(Extracted page text)

◇ ◇ ◇ ◇

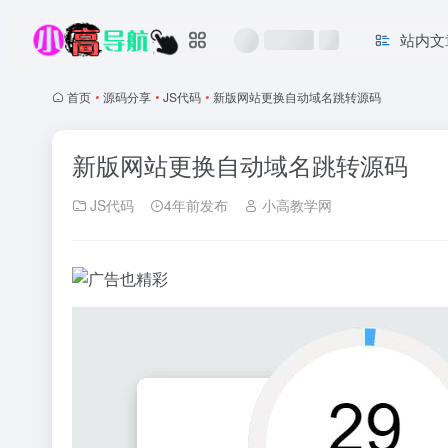
站内文
首页
•
源码分享
•
JS代码
•
新版网站更换自动域名跳转源码
新版网站更换自动域名跳转源码
JS代码
4年前发布
小高教学网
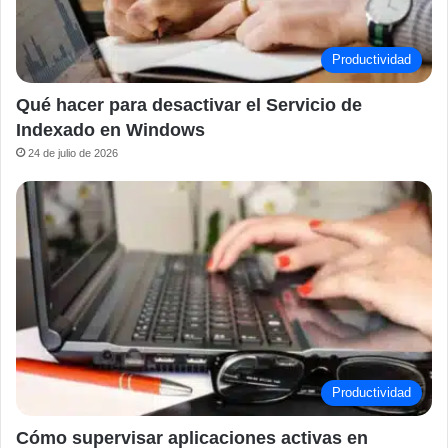
Productividad
Qué hacer para desactivar el Servicio de
Indexado en Windows
24 de julio de 2026
Productividad
Cómo supervisar aplicaciones activas en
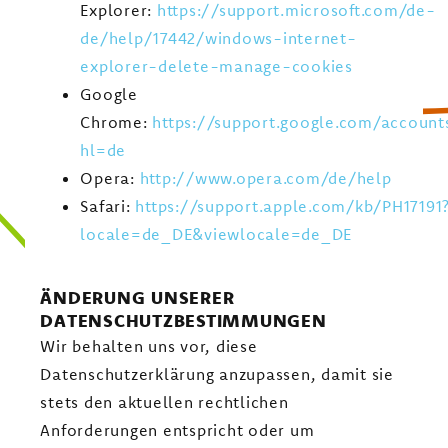
Explorer:
https://support.microsoft.com/de-
de/help/17442/windows-internet-
explorer-delete-manage-cookies
Google
Chrome:
https://support.google.com/account
hl=de
Opera:
http://www.opera.com/de/help
Safari:
https://support.apple.com/kb/PH17191
locale=de_DE&viewlocale=de_DE
ÄNDERUNG UNSERER
DATENSCHUTZBESTIMMUNGEN
Wir behalten uns vor, diese
Datenschutzerklärung anzupassen, damit sie
stets den aktuellen rechtlichen
Anforderungen entspricht oder um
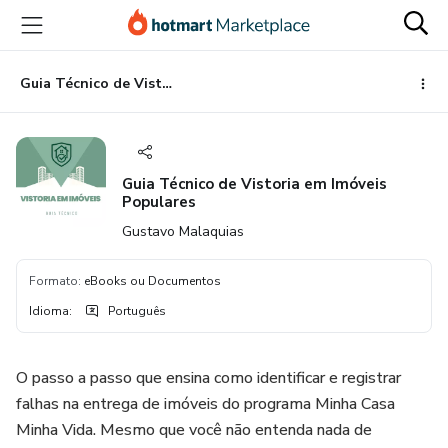
Ir
Ir
Ir
para
para
para
o
o
o
conteúdo
pagamento
rodapé
Guia Técnico de Vistoria em Imóveis Populares
principal
Guia Técnico de Vistoria em Imóveis
Populares
Gustavo Malaquias
Formato
:
eBooks ou Documentos
Idioma
:
Português
O passo a passo que ensina como identificar e registrar
falhas na entrega de imóveis do programa Minha Casa
Minha Vida. Mesmo que você não entenda nada de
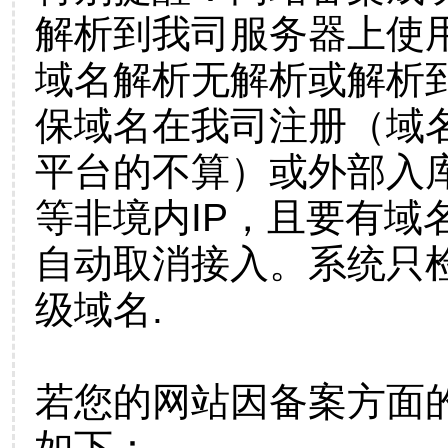
解析到我司服务器上使
域名解析无解析或解析到
保域名在我司注册（域
平台的不算）或外部入
等非境内IP，且要有域
自动取消接入。系统只检
级域名.
若您的网站因备案方面
如下：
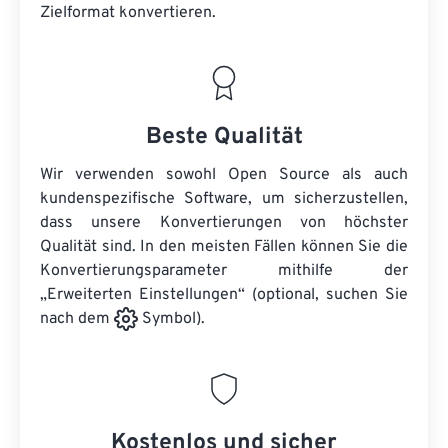
Zielformat konvertieren.
Beste Qualität
Wir verwenden sowohl Open Source als auch
kundenspezifische Software, um sicherzustellen,
dass unsere Konvertierungen von höchster
Qualität sind. In den meisten Fällen können Sie die
Konvertierungsparameter mithilfe der
„Erweiterten Einstellungen“ (optional, suchen Sie
nach dem
Symbol).
Kostenlos und sicher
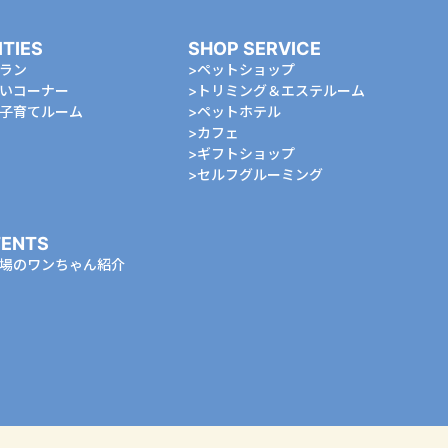
ITIES
SHOP SERVICE
ラン
ペットショップ
いコーナー
トリミング＆エステルーム
⼦育てルーム
ペットホテル
カフェ
ギフトショップ
セルフグルーミング
ENTS
場のワンちゃん紹介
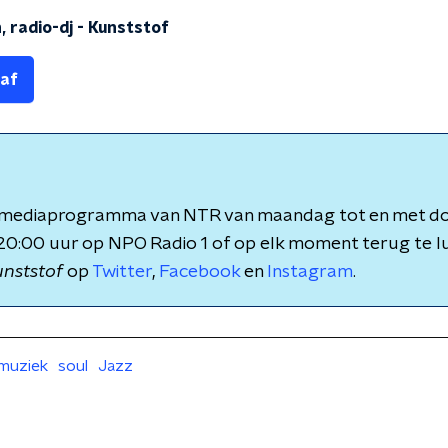
 radio-dj
-
Kunststof
 af
n mediaprogramma van NTR van maandag tot en met d
20:00 uur op NPO Radio 1 of op elk moment terug te lu
nststof
op
Twitter
,
Facebook
en
Instagram
.
muziek
soul
Jazz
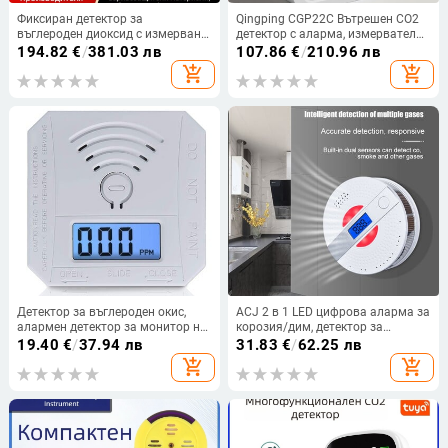
Фиксиран детектор за
Qingping CGP22C Вътрешен CO2
въглероден диоксид с измерване
детектор с аларма, измервател
на околната температура и
на концентрацията на CO2,
194.82
€
/
381.03 лв
107.86
€
/
210.96 лв
влажност
монитор за температура и
add_shopping_cart
add_shopping_cart
влажност
Детектор за въглероден окис,
ACJ 2 в 1 LED цифрова аларма за
алармен детектор за монитор на
корозия/дим, детектор за
CO, съответстващ на стандартите
въглероден окис, сензор за
19.40
€
/
37.94 лв
31.83
€
/
62.25 лв
UL 2034, сензор за CO
гласово предупреждение, защита
add_shopping_cart
add_shopping_cart
на дома, висока чувствителност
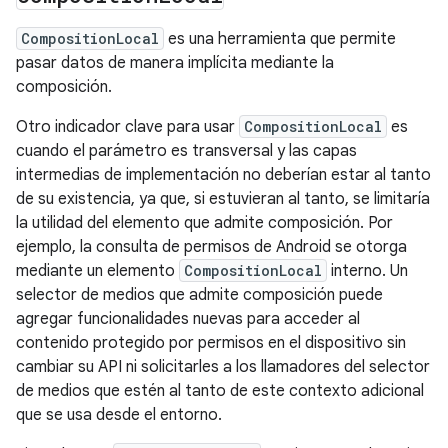
CompositionLocal
es una herramienta que permite
pasar datos de manera implícita mediante la
composición.
Otro indicador clave para usar
CompositionLocal
es
cuando el parámetro es transversal y las capas
intermedias de implementación no deberían estar al tanto
de su existencia, ya que, si estuvieran al tanto, se limitaría
la utilidad del elemento que admite composición. Por
ejemplo, la consulta de permisos de Android se otorga
mediante un elemento
CompositionLocal
interno. Un
selector de medios que admite composición puede
agregar funcionalidades nuevas para acceder al
contenido protegido por permisos en el dispositivo sin
cambiar su API ni solicitarles a los llamadores del selector
de medios que estén al tanto de este contexto adicional
que se usa desde el entorno.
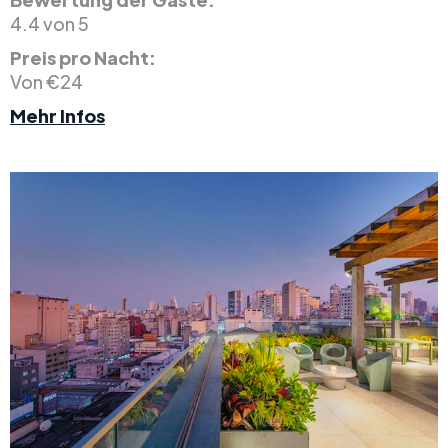
4.4 von 5
Preis pro Nacht:
Von €24
Mehr Infos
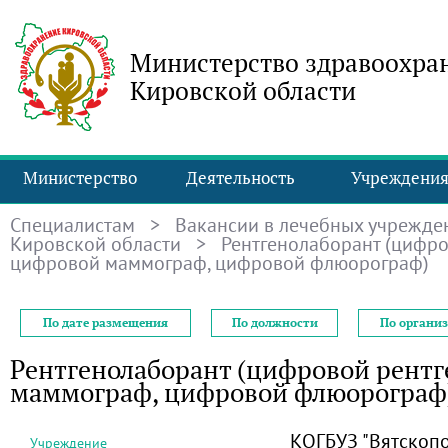
Министерство здравоохра
Кировской области
Министерство
Деятельность
Учреждени
Специалистам
>
Вакансии в лечебных учрежде
Кировской области
> Рентгенолаборант (цифро
цифровой маммограф, цифровой флюорограф)
По дате размещения
По должности
По органи
Рентгенолаборант (цифровой рентг
маммограф, цифровой флюорограф
КОГБУЗ "Вятскоп
Учреждение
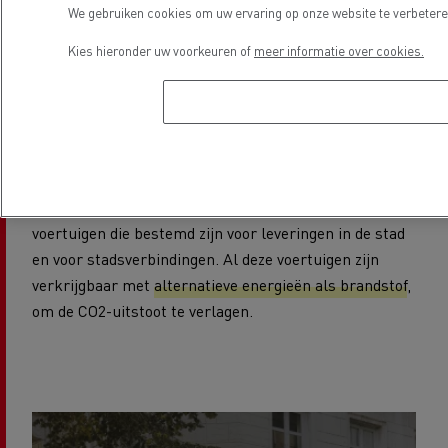
We gebruiken cookies om uw ervaring op onze website te verbeteren
Master voor
Kies hieronder uw voorkeuren of
meer informatie over cookies.
regionale en lokale
leveringen
Renault Trucks heeft een uitgebreid gamma
voertuigen die bestemd zijn voor leveringen in de stad
en voor stadsverbindingen. Al deze voertuigen zijn
verkrijgbaar met
alternatieve energieën als brandstof
,
om de CO2-uitstoot te verlagen.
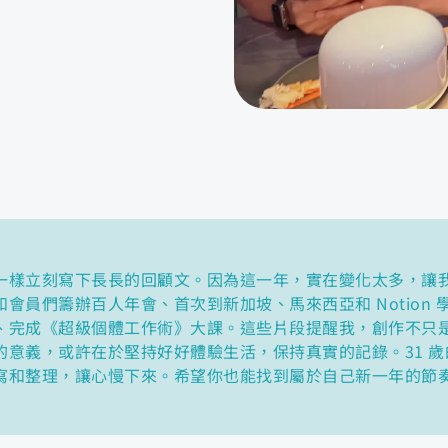
一樣立刻寫下長長的回顧文。因為這一年，實在變化太多，讓
會員們籌辦百人年會、首次到新加坡、馬來西亞和 Notion
、完成《超級個體工作術》大課。這些片段提醒我，創作不只
的意義，或許在於堅持好好體驗生活，保持真實的記錄。31 
寫和整理，讓心慢下來。希望你也能找到屬於自己新一年的節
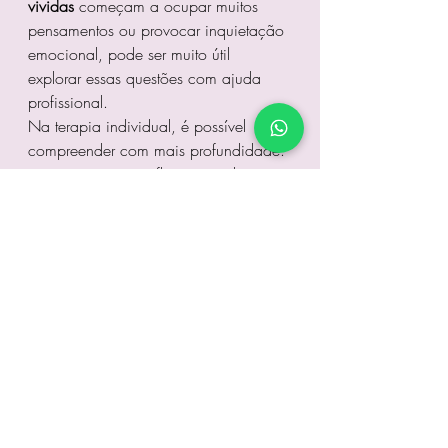
vividas
 começam a ocupar muitos 
pensamentos ou provocar inquietação 
emocional, pode ser muito útil 
explorar essas questões com ajuda 
profissional.
Na terapia individual, é possível 
compreender com mais profundidade:
o que essas reflexões revelam 
sobre sua história
quais partes da sua identidade 
ficaram adormecidas
quais mudanças ainda são 
possíveis no presente
A terapia não busca apagar o 
passado nem gerar arrependimento.
O objetivo é ajudar a pessoa a 
compreender sua própria história e 
recuperar partes de si que podem ter 
sido deixadas de lado ao longo da 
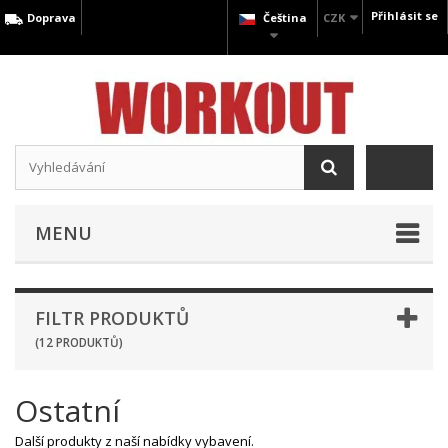
Přihlásit se
Doprava
Čeština
CZK
MENU
FILTR PRODUKTŮ
(12 PRODUKTŮ)
Ostatní
Další produkty z naší nabídky vybavení.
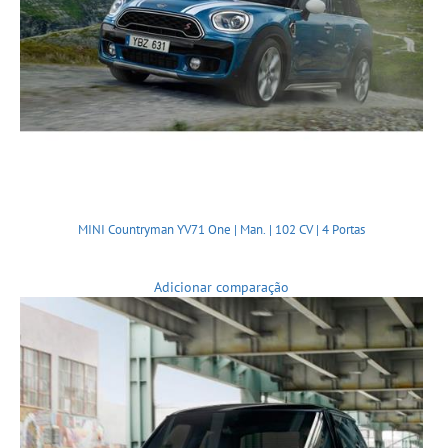
MINI Countryman YV71 One | Man. | 102 CV | 4 Portas
Adicionar comparação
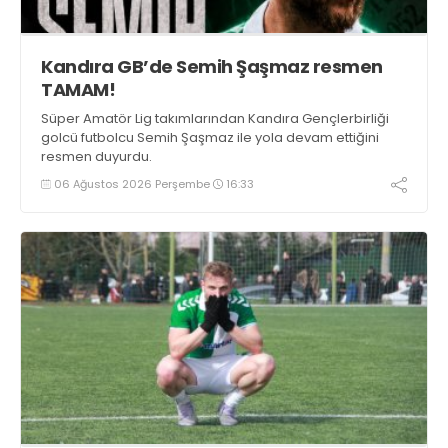
Kandıra GB’de Semih Şaşmaz resmen
TAMAM!
Süper Amatör Lig takımlarından Kandıra Gençlerbirliği
golcü futbolcu Semih Şaşmaz ile yola devam ettiğini
resmen duyurdu.
06 Ağustos 2026 Perşembe
16:33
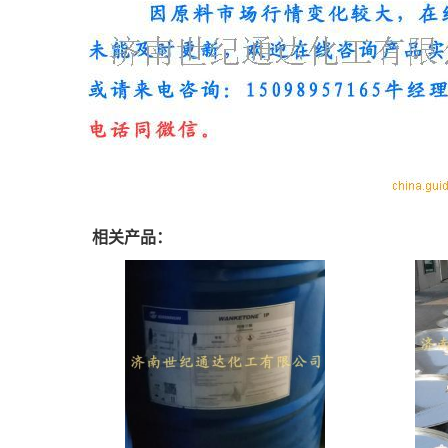
相关产品：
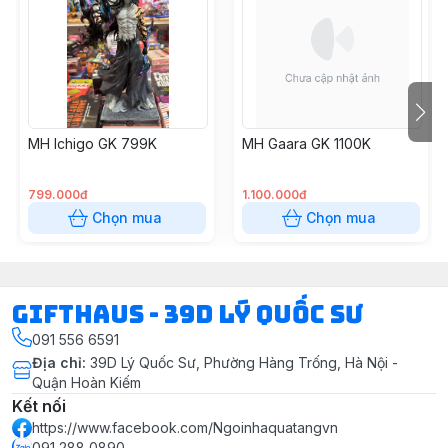
MH Ichigo GK 799K
MH Gaara GK 1100K
799.000đ
1.100.000đ
Chọn mua
Chọn mua
Gifthaus - 39D Lý Quốc Sư
091 556 6591
Địa chỉ
:
39D Lý Quốc Sư, Phường Hàng Trống, Hà Nội -
Quận Hoàn Kiếm
Kết nối
https://www.facebook.com/Ngoinhaquatangvn
091 288 0890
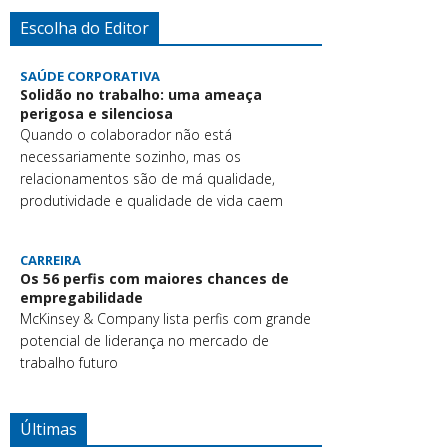
Escolha do Editor
SAÚDE CORPORATIVA
Solidão no trabalho: uma ameaça
perigosa e silenciosa
Quando o colaborador não está
necessariamente sozinho, mas os
relacionamentos são de má qualidade,
produtividade e qualidade de vida caem
CARREIRA
Os 56 perfis com maiores chances de
empregabilidade
McKinsey & Company lista perfis com grande
potencial de liderança no mercado de
trabalho futuro
Últimas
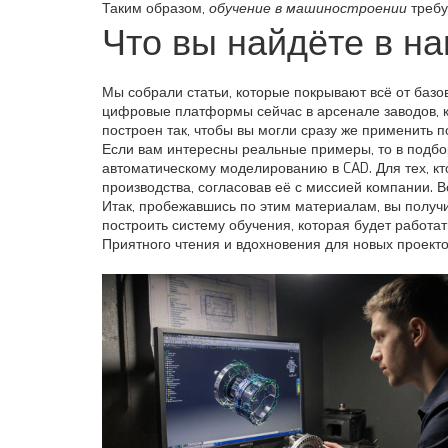
Таким образом,
обучение в машиностроении
требу
Что вы найдёте в н
Мы собрали статьи, которые покрывают всё от базов
цифровые платформы сейчас в арсенале заводов, к
построен так, чтобы вы могли сразу же применить 
Если вам интересны реальные примеры, то в подбо
автоматическому моделированию в CAD. Для тех, кто
производства, согласовав её с миссией компании. 
Итак, пробежавшись по этим материалам, вы получит
построить систему обучения, которая будет работа
Приятного чтения и вдохновения для новых проекто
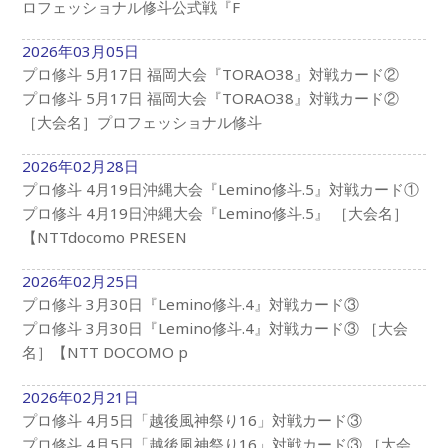
ロフェッショナル修斗公式戦『F
2026年03月05日
プロ修斗 5月17日 福岡大会『TORAO38』対戦カード②
プロ修斗 5月17日 福岡大会『TORAO38』対戦カード②
［大会名］プロフェッショナル修斗
2026年02月28日
プロ修斗 4月19日沖縄大会『Lemino修斗.5』対戦カード①
プロ修斗 4月19日沖縄大会『Lemino修斗.5』 ［大会名］
【NTTdocomo PRESEN
2026年02月25日
プロ修斗 3月30日『Lemino修斗.4』対戦カード③
プロ修斗 3月30日『Lemino修斗.4』対戦カード③ ［大会
名］【NTT DOCOMO p
2026年02月21日
プロ修斗 4月5日「越後風神祭り16」対戦カード③
プロ修斗 4月5日「越後風神祭り16」対戦カード③ ［大会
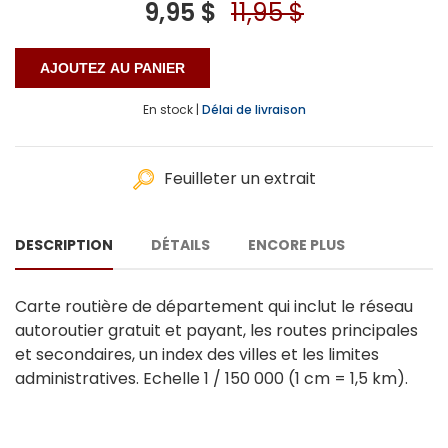
9,95 $
11,95 $
En stock |
Délai de livraison
Feuilleter un extrait
DESCRIPTION
DÉTAILS
ENCORE PLUS
Carte routière de département qui inclut le réseau
autoroutier gratuit et payant, les routes principales
et secondaires, un index des villes et les limites
administratives. Echelle 1 / 150 000 (1 cm = 1,5 km).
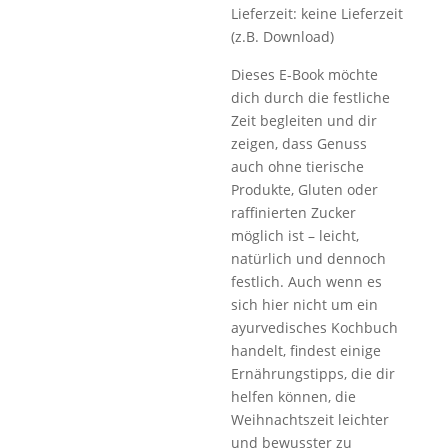
Lieferzeit: keine Lieferzeit
(z.B. Download)
Dieses E-Book möchte
dich durch die festliche
Zeit begleiten und dir
zeigen, dass Genuss
auch ohne tierische
Produkte, Gluten oder
raffinierten Zucker
möglich ist – leicht,
natürlich und dennoch
festlich. Auch wenn es
sich hier nicht um ein
ayurvedisches Kochbuch
handelt, findest einige
Ernährungstipps, die dir
helfen können, die
Weihnachtszeit leichter
und bewusster zu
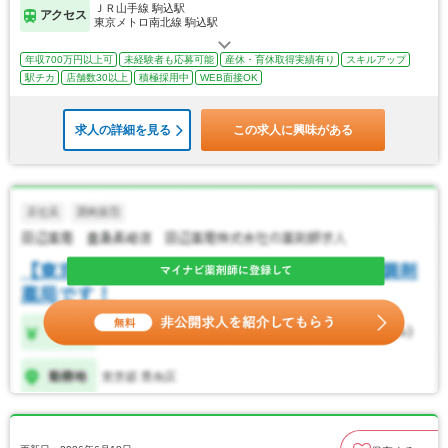
ＪＲ山手線 駒込駅
アクセス
東京メトロ南北線 駒込駅
年収700万円以上可
未経験者も応募可能
産休・育休取得実績有り
スキルアップ
駅チカ
店舗数30以上
積極採用中
WEB面接OK
求人の詳細を見る
この求人に興味がある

◇ ◇ ◇ ◇

• **Task to complete**: Could you recast the lines from the start of the records through the line containing "Cómo supervisar aplicaciones activas en", including that line, as a Markdown table with the columns Row and Line text, numbering the rows and leaving out blank lines and the pictures?

• **Output for this exercise**:
| Row | Line text |
|---|---|
| 1 | 站内文 |
| 2 | 首页 |
| 3 | • |
| 4 | 源码分享 |
| 5 | • |
| 6 | JS代码 |
| 7 | • |
| 8 | 新版网站更换自动域名跳转源码 |
| 9 | 新版网站更换自动域名跳转源码 |
| 10 | JS代码 |
| 11 | 4年前发布 |
| 12 | 小高教学网 |
| 13 | Productividad |
| 14 | Qué hacer para desactivar el Servicio de |
| 15 | Indexado en Windows |
| 16 | 24 de julio de 2026 |
| 17 | Productividad |
| 18 | Cómo supervisar aplicaciones activas en |